In cases of severe tricuspid regurgitation, a mid-diastolic rumble may be heard due to increased diastolic flow across the tricuspid annulus. In many cases of severe tricuspid regurgitation, the murmur may be soft or even absent due to lack of turbulence across the valve because of rapid equalization of pressures. In patients with severe tricuspid regurgitation, the liver can be enlarged and even pulsatile on palpation. Patients can rarely present with ascites and lower extremity edema.
The electrocardiogram is usually abnormal in Ebstein’s anomaly.

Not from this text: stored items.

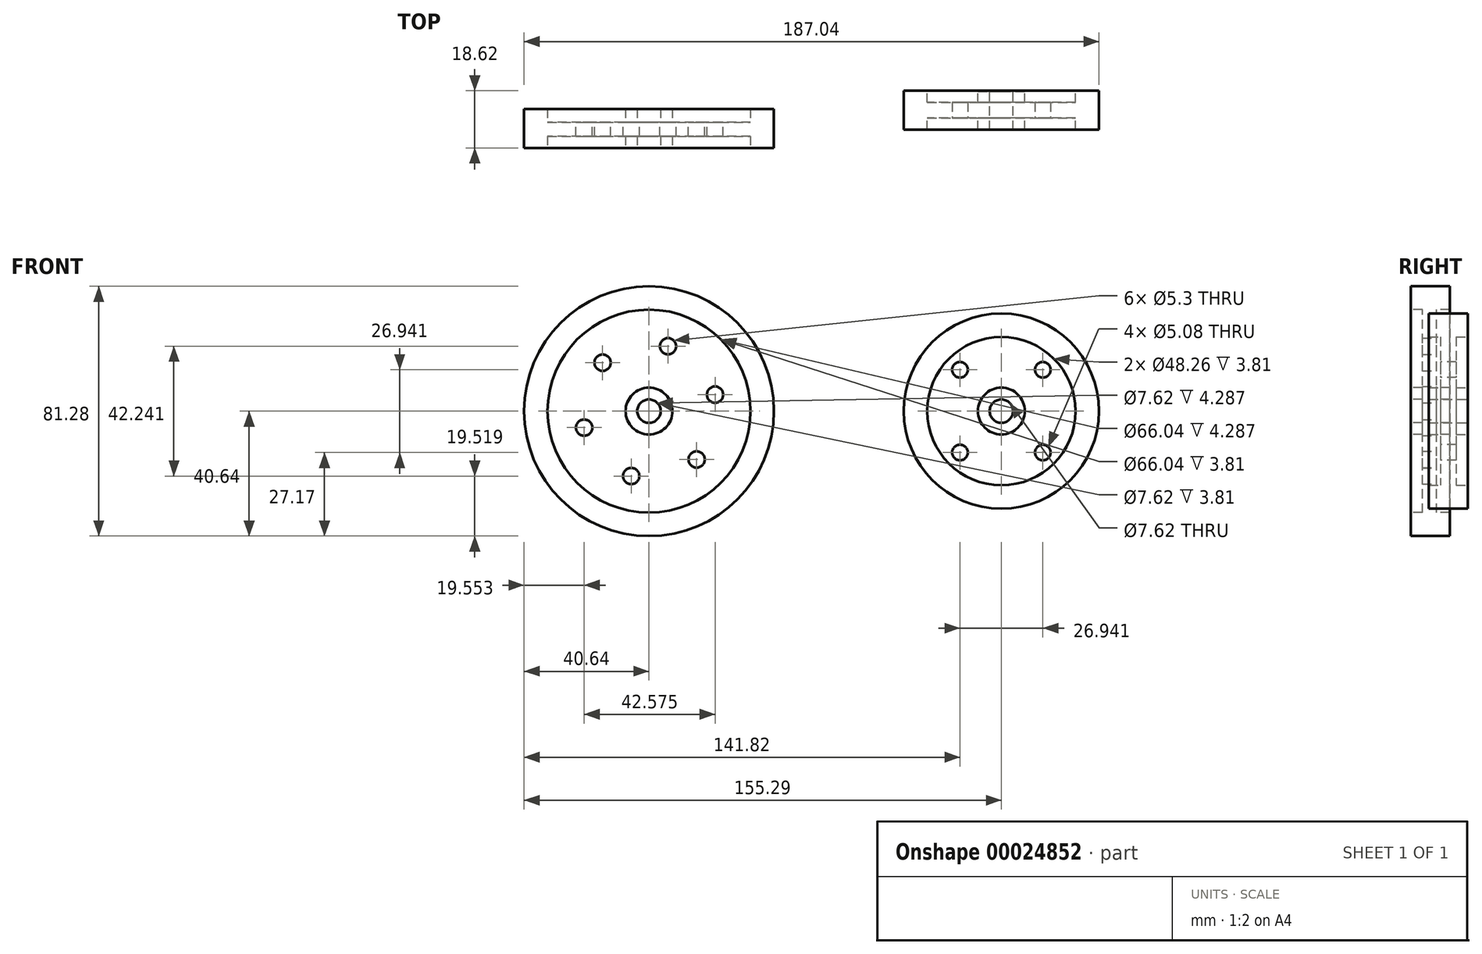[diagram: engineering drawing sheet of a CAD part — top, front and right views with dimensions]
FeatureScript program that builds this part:
annotation { "Feature Type Name" : "Feature", "Feature Type Description" : "" }
export const myFeature = defineFeature(function(context is Context, id is Id, definition is map)
    precondition{}
    {
        {
            var Q0;
            Q0=qCreatedBy(makeId("Top.planeOp"),FACE);
            var sketch = newSketch(context, id + "F0", { "sketchPlane" : qUnion([Q0])});
            skLineSegment(sketch, "E0", {"start": v(0, 3.81) * mm, "end": v(0, 27.58) * mm, "construction": true});
            skLineSegment(sketch, "E1", {"start": v(0, 27.58) * mm, "end": v(0, 12.7) * mm, "construction": true});
            skLineSegment(sketch, "E2.bottom", {"start": v(-24.13, 0) * mm, "end": v(-31.75, 0) * mm});
            skLineSegment(sketch, "E2.top", {"start": v(-24.13, 12.7) * mm, "end": v(-31.75, 12.7) * mm});
            skLineSegment(sketch, "E2.right", {"start": v(-31.75, 0) * mm, "end": v(-31.75, 12.7) * mm});
            skLineSegment(sketch, "E3.right", {"start": v(-24.13, 0) * mm, "end": v(-24.13, 3.8) * mm});
            skLineSegment(sketch, "E4.right", {"start": v(-24.13, 12.7) * mm, "end": v(-24.13, 8.9) * mm});
            skPoint(sketch, "E5.orphan", {"position": v(0, 12.7) * mm});
            skLineSegment(sketch, "E6.trimOffspring", {"start": v(0, 0) * mm, "end": v(0, -33.8) * mm, "construction": true});
            skLineSegment(sketch, "E7.bottom", {"start": v(-3.81, 0) * mm, "end": v(-7.62, 0) * mm});
            skLineSegment(sketch, "E7.top", {"start": v(-3.81, 12.48) * mm, "end": v(-7.62, 12.48) * mm});
            skLineSegment(sketch, "E7.left", {"start": v(-3.81, 0) * mm, "end": v(-3.81, 12.48) * mm});
            skLineSegment(sketch, "E7.right", {"start": v(-7.62, 0) * mm, "end": v(-7.62, 3.8) * mm});
            skLineSegment(sketch, "E8.trimOffspring", {"start": v(-7.62, 8.9) * mm, "end": v(-24.13, 8.9) * mm});
            skLineSegment(sketch, "E9.trimOffspring", {"start": v(-7.62, 3.8) * mm, "end": v(-24.13, 3.8) * mm});
            skPoint(sketch, "E4.top.start.orphan", {"position": v(0, 8.9) * mm});
            skLineSegment(sketch, "E10.trimOffspring", {"start": v(-7.62, 8.9) * mm, "end": v(-7.62, 12.48) * mm});
            skSolve(sketch);
        }
        {
            var Q0;
            Q0 = qSketchRegion(id + "F0", true);
            var Q1;
            Q1=sQuery(id+"F0.wireOp",EDGE,"E6.trimOffspring");
            revolve(context, id + "F1", {"entities" : qUnion([Q0]), "axis" : qUnion([Q1]), "revolveType" : RevolveType.FULL});
        }
        {
            var Q0;
            Q0=qCreatedBy(makeId("Front.planeOp"),FACE);
            var sketch = newSketch(context, id + "F2", { "sketchPlane" : qUnion([Q0])});
            skPoint(sketch, "E11.rect.middle", {"position": v(0, 0) * mm});
            skLineSegment(sketch, "E12", {"start": v(-17.06, 17.06) * mm, "end": v(17.06, -17.06) * mm, "construction": true});
            skLineSegment(sketch, "E13", {"start": v(17.06, 17.06) * mm, "end": v(-17.06, -17.06) * mm, "construction": true});
            skCircle(sketch, "E14", {"center": v(-13.47, 13.47) * mm, "radius": 2.54 * mm});
            skCircle(sketch, "E15", {"center": v(13.47, 13.47) * mm, "radius": 2.54 * mm});
            skCircle(sketch, "E16", {"center": v(-13.47, -13.47) * mm, "radius": 2.54 * mm});
            skCircle(sketch, "E17", {"center": v(13.47, -13.47) * mm, "radius": 2.54 * mm});
            skSolve(sketch);
        }
        {
            var Q0;
            Q0=makeQuery(id+"F2.imprint","IMPRINT",FACE,{"disambiguationData":[TD([[makeQuery(id+"F2.imprint","IMPRINT",EDGE,{"derivedFrom":sQuery(id+"F2.wireOp",EDGE,"E14")}),1.0]])]});
            var Q1;
            Q1=makeQuery(id+"F2.imprint","IMPRINT",FACE,{"disambiguationData":[TD([[makeQuery(id+"F2.imprint","IMPRINT",EDGE,{"derivedFrom":sQuery(id+"F2.wireOp",EDGE,"E15")}),1.0]])]});
            var Q2;
            Q2=makeQuery(id+"F2.imprint","IMPRINT",FACE,{"disambiguationData":[TD([[makeQuery(id+"F2.imprint","IMPRINT",EDGE,{"derivedFrom":sQuery(id+"F2.wireOp",EDGE,"E17")}),1.0]])]});
            var Q3;
            Q3=makeQuery(id+"F2.imprint","IMPRINT",FACE,{"disambiguationData":[TD([[makeQuery(id+"F2.imprint","IMPRINT",EDGE,{"derivedFrom":sQuery(id+"F2.wireOp",EDGE,"E16")}),1.0]])]});
            extrude(context, id + "F3", {"entities" : qUnion([Q0, Q1, Q2, Q3]), "operationType" : NewBodyOperationType.REMOVE, "oppositeDirection" : true, "depth" : 25.4 * mm});
        }
        {
            var Q0;
            Q0=qCreatedBy(makeId("Top.planeOp"),FACE);
            var sketch = newSketch(context, id + "F4", { "sketchPlane" : qUnion([Q0])});
            skLineSegment(sketch, "E18", {"start": v(-114.51, 26.7) * mm, "end": v(-114.51, -38.4) * mm, "construction": true});
            skLineSegment(sketch, "E19.bottom", {"start": v(-147.67, -5.92) * mm, "end": v(-155.29, -5.92) * mm});
            skLineSegment(sketch, "E19.top", {"start": v(-147.67, 6.78) * mm, "end": v(-155.29, 6.78) * mm});
            skLineSegment(sketch, "E19.left", {"start": v(-114.65, -5.92) * mm, "end": v(-114.65, 6.78) * mm});
            skLineSegment(sketch, "E19.right", {"start": v(-155.29, -5.92) * mm, "end": v(-155.29, 6.78) * mm});
            skLineSegment(sketch, "E20.top", {"start": v(-114.65, -2.1) * mm, "end": v(-118.46, -2.1) * mm});
            skLineSegment(sketch, "E20.left", {"start": v(-114.65, -5.92) * mm, "end": v(-114.65, -2.1) * mm});
            skLineSegment(sketch, "E20.right", {"start": v(-147.67, -5.92) * mm, "end": v(-147.67, -2.1) * mm});
            skLineSegment(sketch, "E21.top", {"start": v(-114.65, 2.5) * mm, "end": v(-118.46, 2.5) * mm});
            skLineSegment(sketch, "E21.left", {"start": v(-114.65, 6.78) * mm, "end": v(-114.65, 2.5) * mm});
            skLineSegment(sketch, "E21.right", {"start": v(-147.67, 6.78) * mm, "end": v(-147.67, 2.5) * mm});
            skLineSegment(sketch, "E22.bottom", {"start": v(-122.27, 6.78) * mm, "end": v(-118.46, 6.78) * mm});
            skLineSegment(sketch, "E22.top", {"start": v(-122.27, -5.92) * mm, "end": v(-118.46, -5.92) * mm});
            skLineSegment(sketch, "E22.left", {"start": v(-122.27, 6.78) * mm, "end": v(-122.27, 2.5) * mm});
            skLineSegment(sketch, "E22.right", {"start": v(-118.46, 6.78) * mm, "end": v(-118.46, 2.5) * mm});
            skLineSegment(sketch, "E23.trimOffspring", {"start": v(-122.27, 2.5) * mm, "end": v(-147.67, 2.5) * mm});
            skLineSegment(sketch, "E24.trimOffspring", {"start": v(-122.27, -2.1) * mm, "end": v(-147.67, -2.1) * mm});
            skLineSegment(sketch, "E25.trimOffspring", {"start": v(-118.46, -2.1) * mm, "end": v(-118.46, -5.92) * mm});
            skLineSegment(sketch, "E26.trimOffspring", {"start": v(-122.27, -2.1) * mm, "end": v(-122.27, -5.92) * mm});
            skSolve(sketch);
        }
        {
            var Q0;
            Q0 = qSketchRegion(id + "F4", true);
            var Q1;
            Q1=sQuery(id+"F4.wireOp",EDGE,"E19.left");
            revolve(context, id + "F5", {"entities" : qUnion([Q0]), "axis" : qUnion([Q1]), "revolveType" : RevolveType.FULL});
        }
        {
            var Q0;
            Q0=qCreatedBy(makeId("Front.planeOp"),FACE);
            var sketch = newSketch(context, id + "F6", { "sketchPlane" : qUnion([Q0])});
            skCircle(sketch, "E27", {"center": v(-129.74, 15.75) * mm, "radius": 2.65 * mm});
            skCircle(sketch, "E28.1.0", {"center": v(-135.74, -5.37) * mm, "radius": 2.65 * mm});
            skCircle(sketch, "E28.2.0", {"center": v(-120.44, -21.12) * mm, "radius": 2.65 * mm});
            skCircle(sketch, "E28.3.0", {"center": v(-99.16, -15.75) * mm, "radius": 2.65 * mm});
            skCircle(sketch, "E28.4.0", {"center": v(-93.16, 5.37) * mm, "radius": 2.65 * mm});
            skCircle(sketch, "E28.5.0", {"center": v(-108.46, 21.12) * mm, "radius": 2.65 * mm});
            skPoint(sketch, "E28.center", {"position": v(-114.45, 0) * mm});
            skSolve(sketch);
        }
        {
            var Q0;
            Q0 = qSketchRegion(id + "F6", true);
            extrude(context, id + "F7", {"entities" : qUnion([Q0]), "operationType" : NewBodyOperationType.REMOVE, "endBound" : BoundingType.THROUGH_ALL, "depth" : 70 * mm, "hasSecondDirection" : true, "secondDirectionOppositeDirection" : true, "secondDirectionDepth" : 25 * mm});
        }
    });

Typical findings include the following:
Right atrial hypertrophy with tall, broad (“Himalayan”) P-waves (Figure 8-2).
Right bundle branch block.
First-degree atrioventricular (AV) block.
Pre-excitation (Wolff-Parkinson-White pattern) is seen in about 20% of patients with Ebstein’s anomaly. The accessory pathway generally is right-sided including a predominant S-wave in the right precordium.6, 7
Arrhythmias are common, including supraventricular tachycardia, atrial tachycardia, atrial flutter, and atrial fibrillation (Figure 8-3).
FIGURE 8-2
A 12-lead electrocardiogram with enlarged P-waves consistent with right atrial enlargement.